Elapsed Time(执行耗时):

the total time your target ran, is calculated as follows:

Wall clock time at end of application – Wall clock time at start of application

应用程序的整个的运行时间,等于 ”程序结束时间 减 程序开始时间”。

CPU Time:

Active processor Self time spent in the function. For multiple threads, CPU time is summed up. By default, the Self time is provided in seconds. The blue bar is a visual indicator of the CPU time usage. The longer the bar, the higher the value.




In the Summary window, CPU time is the overall time that all processors spent working for the application. If there are multiple cores then the times are added. For example, if core 1 spends 4 seconds working for the application and core 2 spends 7 seconds then the CPU time will be 11 seconds. The CPU time can be greater than the Elapsed time. The upper bound for CPU time is Elapsed time * number of logical cores.







Instructions Retired:

Modern processors execute much more instructions that the program flow needs. This is

called "speculative execution". Then the instructions that were "proven" as indeed

needed by flow are "retired". You can think about "retired" instuctions as only

instructions needed by the program flow.




I guess "retired instructions" means those instructions that are acturally executed and completed by CPU. The CPU some kind of prediction about the instructions to be excuted and put them into some place like a "pool". But not all of these instructions will be excuted.

CPI Rate

Clockticks per Instructions Retired (CPI) event ratio, also known as Cycles per Instructions, is one of the basic performance metrics for the hardware event-based samplingcollection. This ratio is calculated as Clockticks / Instructions Retired.


When you want to determine where to focus your performance tuning effort, the CPI is the first metric to check. A good CPI rate indicates that the code is executing optimally.

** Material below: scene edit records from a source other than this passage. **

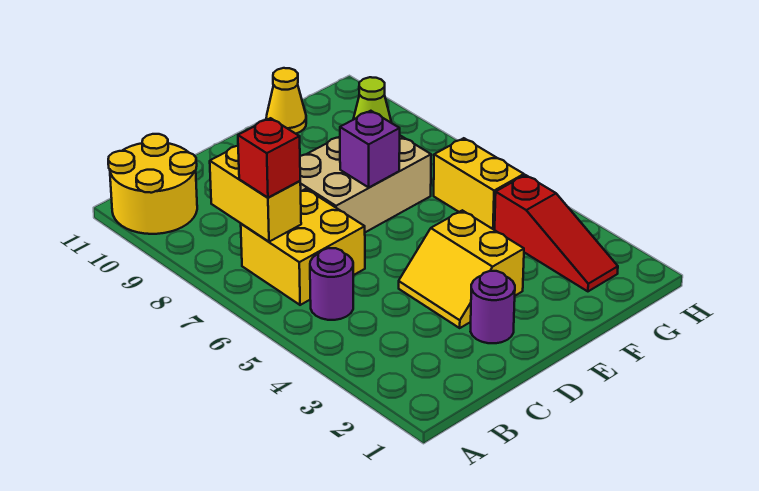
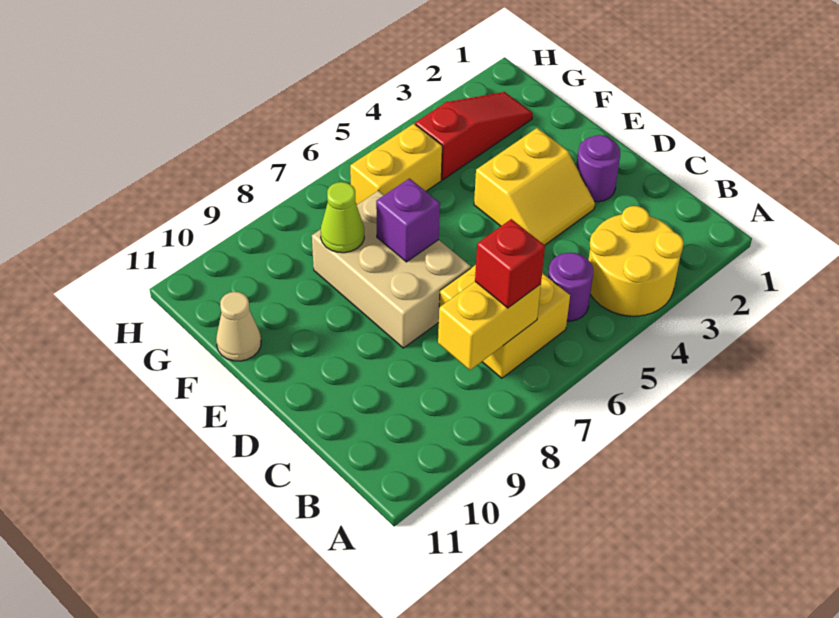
yellow round brick A10:B11 level 1 -> yellow round brick A3:B4 level 1
yellow cone F11 level 1 -> tan cone F11 level 1

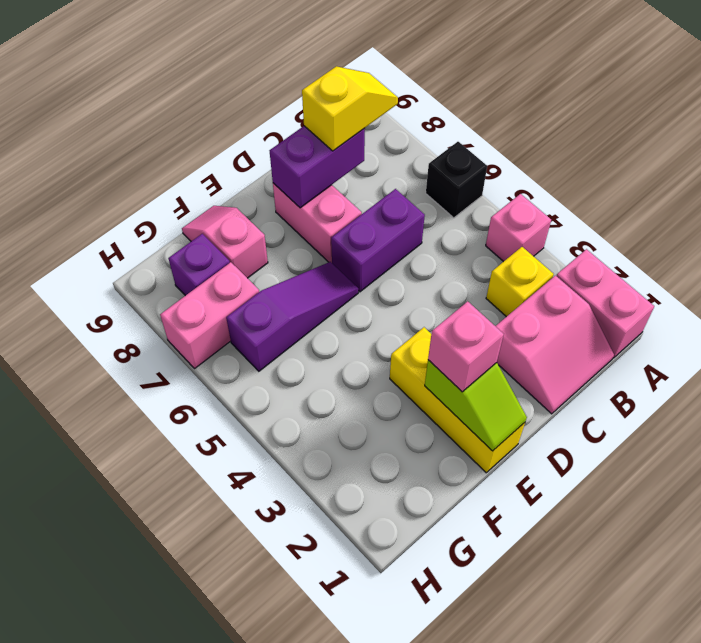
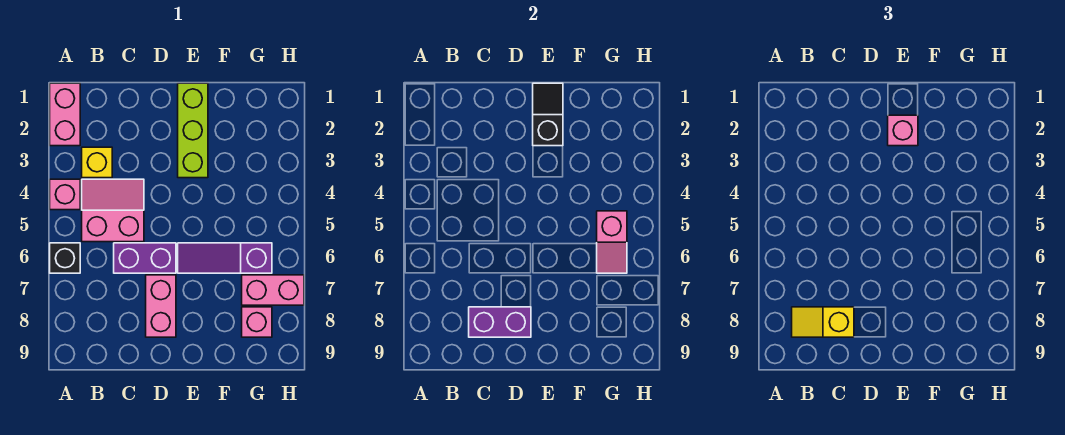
pink slope B1:C2 level 1 top 2 -> pink slope B4:C5 level 1 top 5
yellow brick E1:E3 level 1 -> lime brick E1:E3 level 1
lime slope E1:E2 level 2 top 2 -> black slope E1:E2 level 2 top 2
pink slope F8:F9 level 1 top 8 -> pink slope G5:G6 level 2 top 5
purple brick G8 level 1 -> pink brick G8 level 1

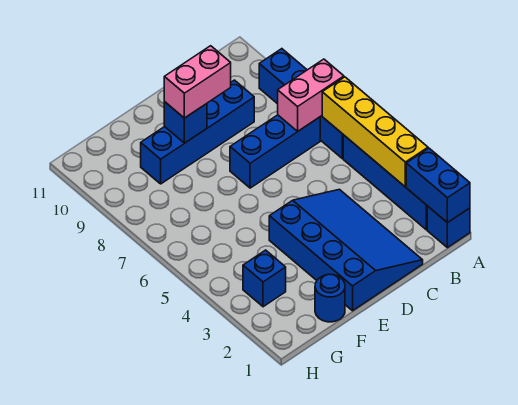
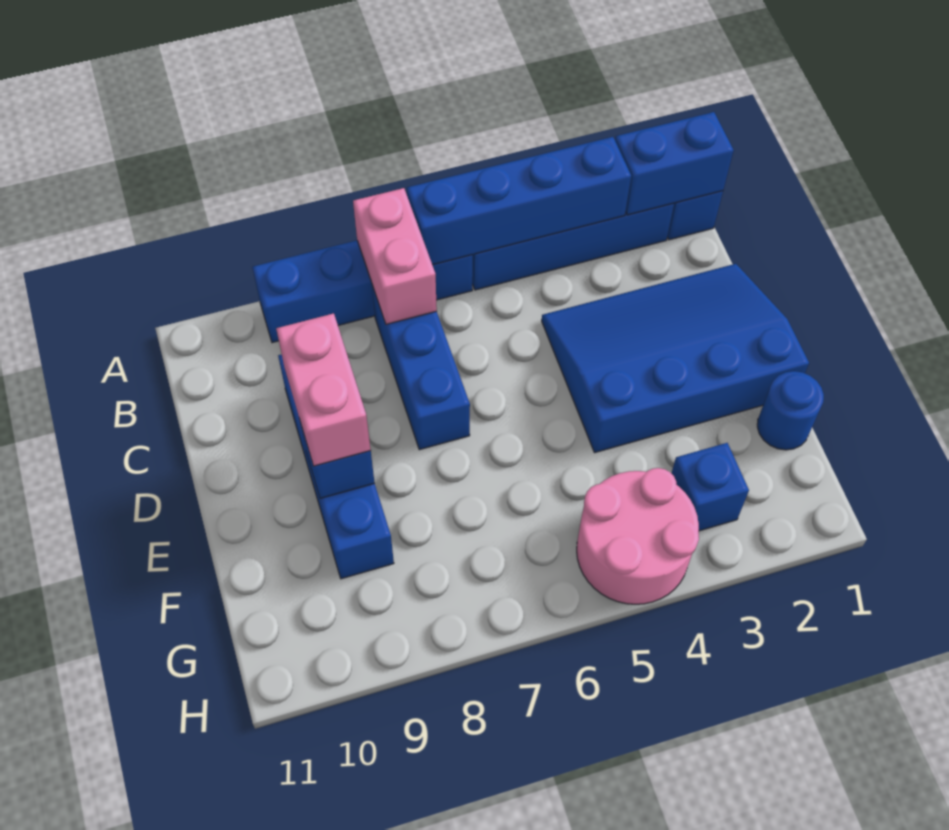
yellow brick A3:A6 level 2 -> blue brick A3:A6 level 2
none -> pink round brick G4:H5 level 1

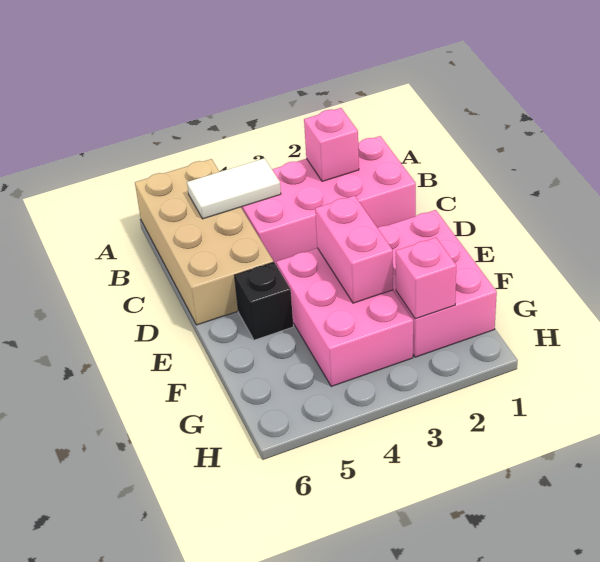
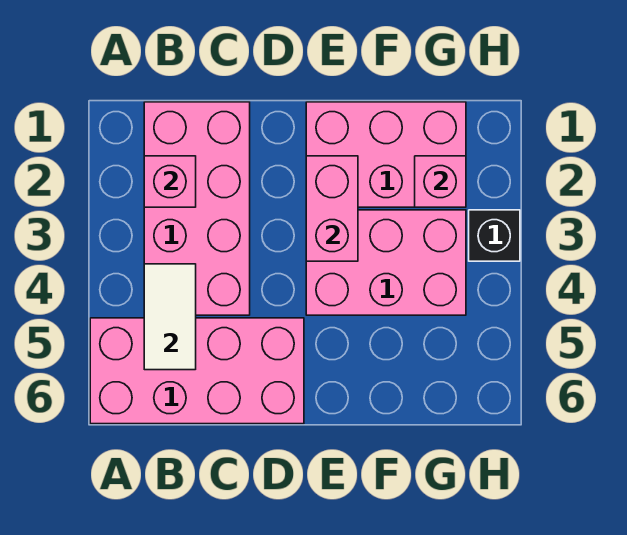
tan brick A5:D6 level 1 -> pink brick A5:D6 level 1
pink brick E3:F3 level 2 -> pink brick E2:E3 level 2
black brick E5 level 1 -> black brick H3 level 1

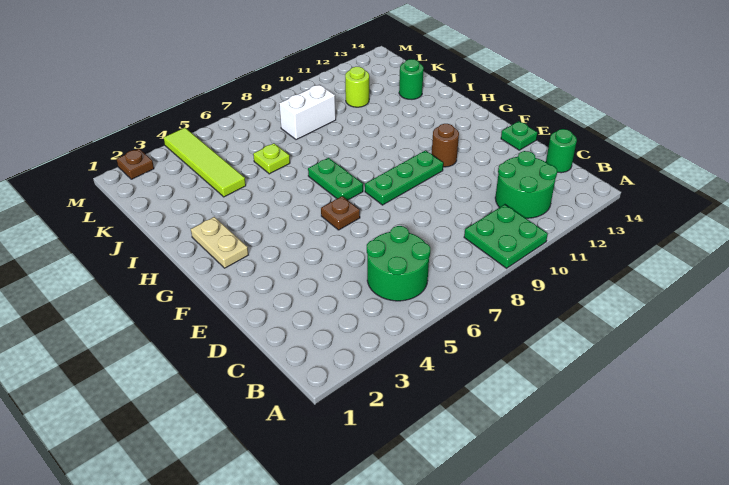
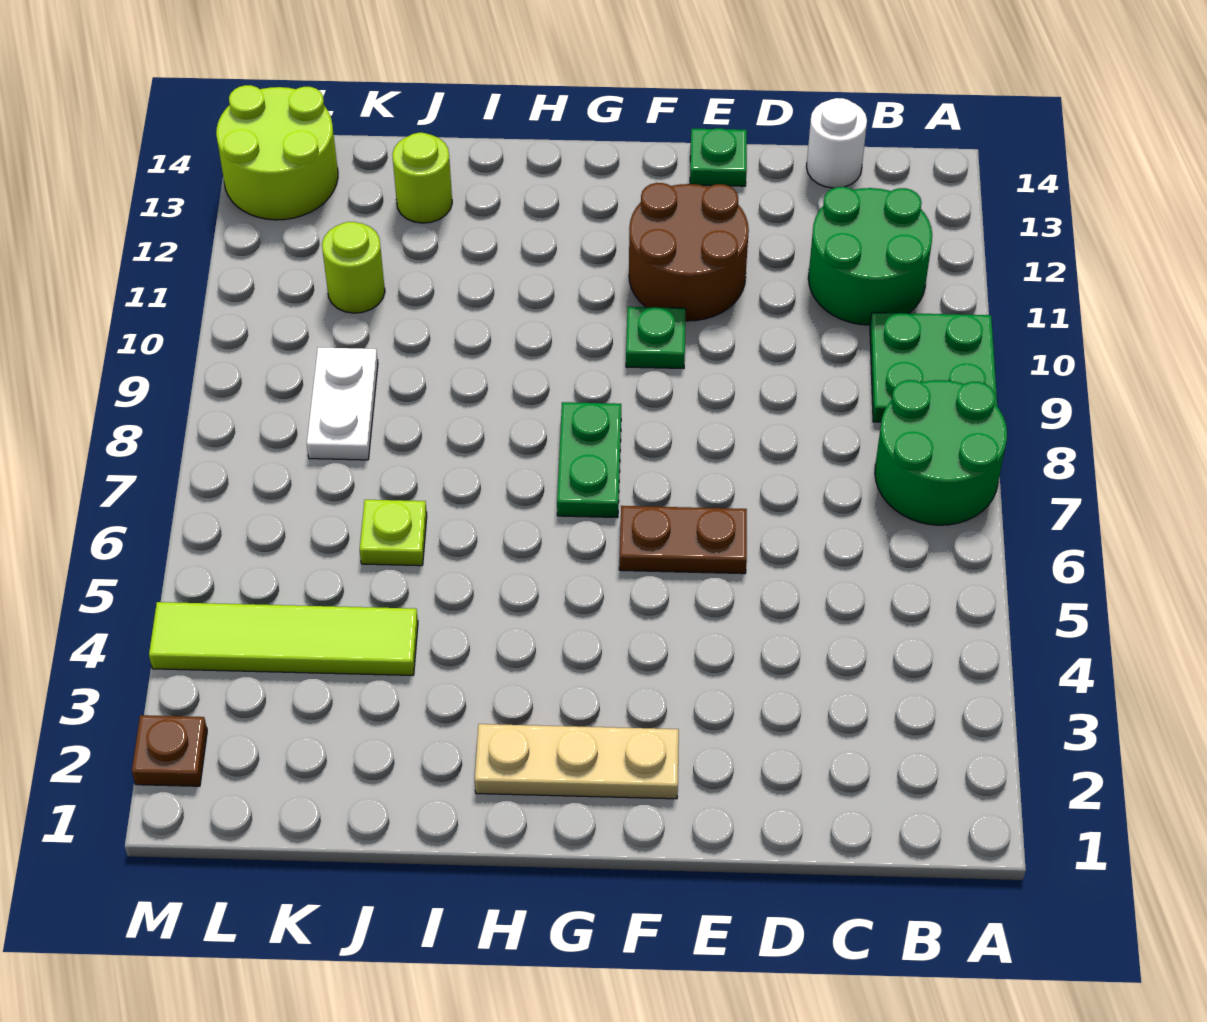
green round brick B5:C6 level 1 -> green round brick A7:B8 level 1
green round brick C14 level 1 -> white round brick C14 level 1
brown plate F6 level 1 -> brown plate E6:F6 level 1
green plate F8:F10 level 1 -> green plate F10 level 1
brown round brick F11 level 1 -> brown round brick E11:F12 level 1
tan plate G2:H2 level 1 -> tan plate F2:H2 level 1
green plate G7:H7 level 1 -> green plate G7:G8 level 1
green round brick J13 level 1 -> lime round brick J13 level 1
white brick K8:K9 level 1 -> white plate K8:K9 level 1
none -> lime round brick L13:M14 level 1

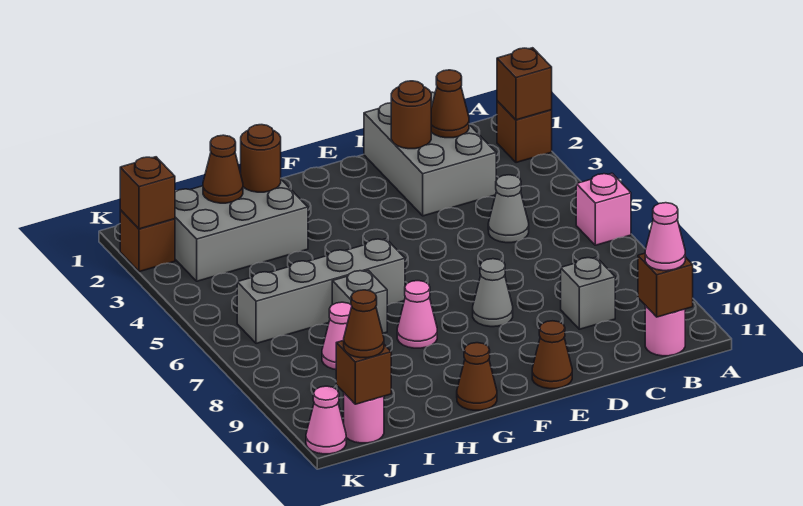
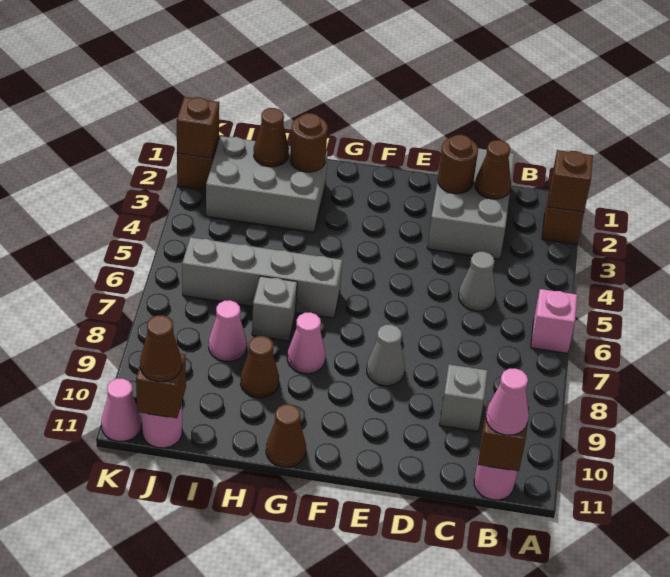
brown cone E11 level 1 -> brown cone H9 level 1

As a general guide these numbers have been derived from experienced performance engineers:





A high value for this ratio indicates that over the current code region, instructions are taking a high number of processor clocks to execute. This could indicate a problem if most of the instructions are not predominately high latency instructions and/or coming from microcode ROM. In this case there may be opportunities to modify your code to improve the efficiency with which instructions are executed within the processor.




Synchronization Context Switches(同步上下文切换):

Number of times a thread was switched off a processor because of making an explicit

call to thread synchronization API. For example, in case of trying to wait on a

synchronization object already occupied by another thread, the number of synchronization

context switches will characterize the level of contention between threads.



Wait Count:

Number of times the corresponding system wait API was called. For a lock, it is the number of times the lock was contended and caused a wait.

系统wait API被调用的次数。


Wait Rate:

Average Wait time (in milliseconds) per synchronization context switch. Low metric

value may signal an increased contention between threads and inefficient use of

system API.



Estimated Call Count:

Statistical estimation of call counts based on hardware events.


Wait Time:

Duration of a thread inactivity due to contended synchronization.


Inactive Time:

Time during which a thread remained preempted from execution. Note that many threads can be inactive at any given point in time, so the sum of Wait and Inactive times of those threads can be much greater than the Total time of program execution.



Overhead Time:

Duration that starts with the release of a shared resource and ends with the receipt of that resource. Ideally, the duration of overhead time is very short because it reduces the time a thread has to wait to acquire a resource.



Spin Time(轮询时间):

Wait Time during which the CPU is busy. This often occurs when a synchronization API causes the CPU to poll while the software thread is waiting. Some Spin Time may be preferable to the alternative of increased thread context switches. Too much Spin Time, however, can reflect lost opportunity for productive work.





Idle Time:

Duration while a thread remained inactive (for any reason) and the system did not have any other task to execute (was idle). The Idle time is always less than any of the Wait and Inactive time.